Two tourists fell to their deaths this week near a glacier in southeastern Alaska, in separate fatal incidents, authorities said.
Thomas Casey, 69, was last seen early Saturday, Alaska Wildlife Troopers said in a dispatch. The Arizona resident was hiking in the area around Juneau, Alaska’s capital city, and had not returned by the following morning as planned. Casey did not share a travel itinerary before setting out on the hike, according to the dispatch, but his phone pinged at a remote location between the Thunder Mountain and Nugget Creek trails that surround the Mendenhall Glacier.
Becky Bohner / AP
Juneau Mountain Rescue and multiple crews of search dogs surveyed the trails and the area around the site of the ping, state troopers said. They found Casey’s remains on the west side of the glacier late Monday afternoon and determined that he had suffered injuries in a fall. The hiker’s body was sent to the state medical examiner’s office, according to the troopers’ dispatch.
Later, on Tuesday, wildlife troopers received a report of a missing man who had fallen into a stream on the Mendenhall Glacier, according to another dispatch. Troopers have not identified the man by name but said he was a resident of Italy.
After falling into the stream, the Italian man was pushed by the force of the water into a small opening in the ice measuring roughly 2 feet wide, the wildlife troopers said. Two others traveling with the man told troopers they could no longer see him once he fell through the hole.

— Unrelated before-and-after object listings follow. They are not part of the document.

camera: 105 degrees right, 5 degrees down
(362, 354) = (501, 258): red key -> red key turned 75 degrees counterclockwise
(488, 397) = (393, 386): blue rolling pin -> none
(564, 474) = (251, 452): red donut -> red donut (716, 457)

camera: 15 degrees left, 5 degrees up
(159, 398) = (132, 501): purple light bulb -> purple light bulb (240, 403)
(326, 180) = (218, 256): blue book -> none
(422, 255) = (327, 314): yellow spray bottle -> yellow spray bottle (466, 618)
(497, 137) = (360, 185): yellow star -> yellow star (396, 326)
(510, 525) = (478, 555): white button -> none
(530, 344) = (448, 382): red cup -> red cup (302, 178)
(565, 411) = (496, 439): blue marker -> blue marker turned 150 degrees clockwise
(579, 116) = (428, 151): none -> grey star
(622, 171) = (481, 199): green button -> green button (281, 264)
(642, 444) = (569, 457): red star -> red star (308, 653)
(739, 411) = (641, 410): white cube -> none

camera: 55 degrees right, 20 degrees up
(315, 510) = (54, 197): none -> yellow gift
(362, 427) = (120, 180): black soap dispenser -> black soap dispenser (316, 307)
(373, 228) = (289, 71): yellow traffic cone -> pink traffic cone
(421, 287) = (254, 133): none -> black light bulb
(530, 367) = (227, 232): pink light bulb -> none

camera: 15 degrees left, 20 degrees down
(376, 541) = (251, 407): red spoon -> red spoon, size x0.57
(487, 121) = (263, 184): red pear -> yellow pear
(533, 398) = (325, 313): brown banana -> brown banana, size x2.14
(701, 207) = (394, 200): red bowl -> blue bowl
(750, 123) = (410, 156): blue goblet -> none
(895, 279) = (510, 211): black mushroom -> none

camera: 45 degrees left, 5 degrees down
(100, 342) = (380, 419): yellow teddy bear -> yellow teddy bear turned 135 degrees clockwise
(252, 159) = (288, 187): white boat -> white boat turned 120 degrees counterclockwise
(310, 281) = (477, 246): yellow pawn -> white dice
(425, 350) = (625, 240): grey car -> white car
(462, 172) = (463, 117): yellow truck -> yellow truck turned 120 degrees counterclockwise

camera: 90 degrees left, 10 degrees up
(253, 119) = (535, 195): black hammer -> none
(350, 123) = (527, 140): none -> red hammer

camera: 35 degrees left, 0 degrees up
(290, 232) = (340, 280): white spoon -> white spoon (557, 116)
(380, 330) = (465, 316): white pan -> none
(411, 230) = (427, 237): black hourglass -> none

A technical ice rescue team was deployed to the area and, once they arrived, discovered the hole was filled with rushing water. Troopers said the situation “was determined to be too dangerous to attempt to locate the missing man, pending any further leads.”
Efforts to notify the man’s next of kin were ongoing as of Wednesday, they said. CBS News has reached out to Alaska Wildlife Troopers for more information.
The Mendenhall Glacier runs for about 13 miles, from an ice field not far from Juneau into a lake at its base. Its close proximity to Juneau, and its accessibility by road, contribute to the glacier’s popularity as a tourist destination, local guides say.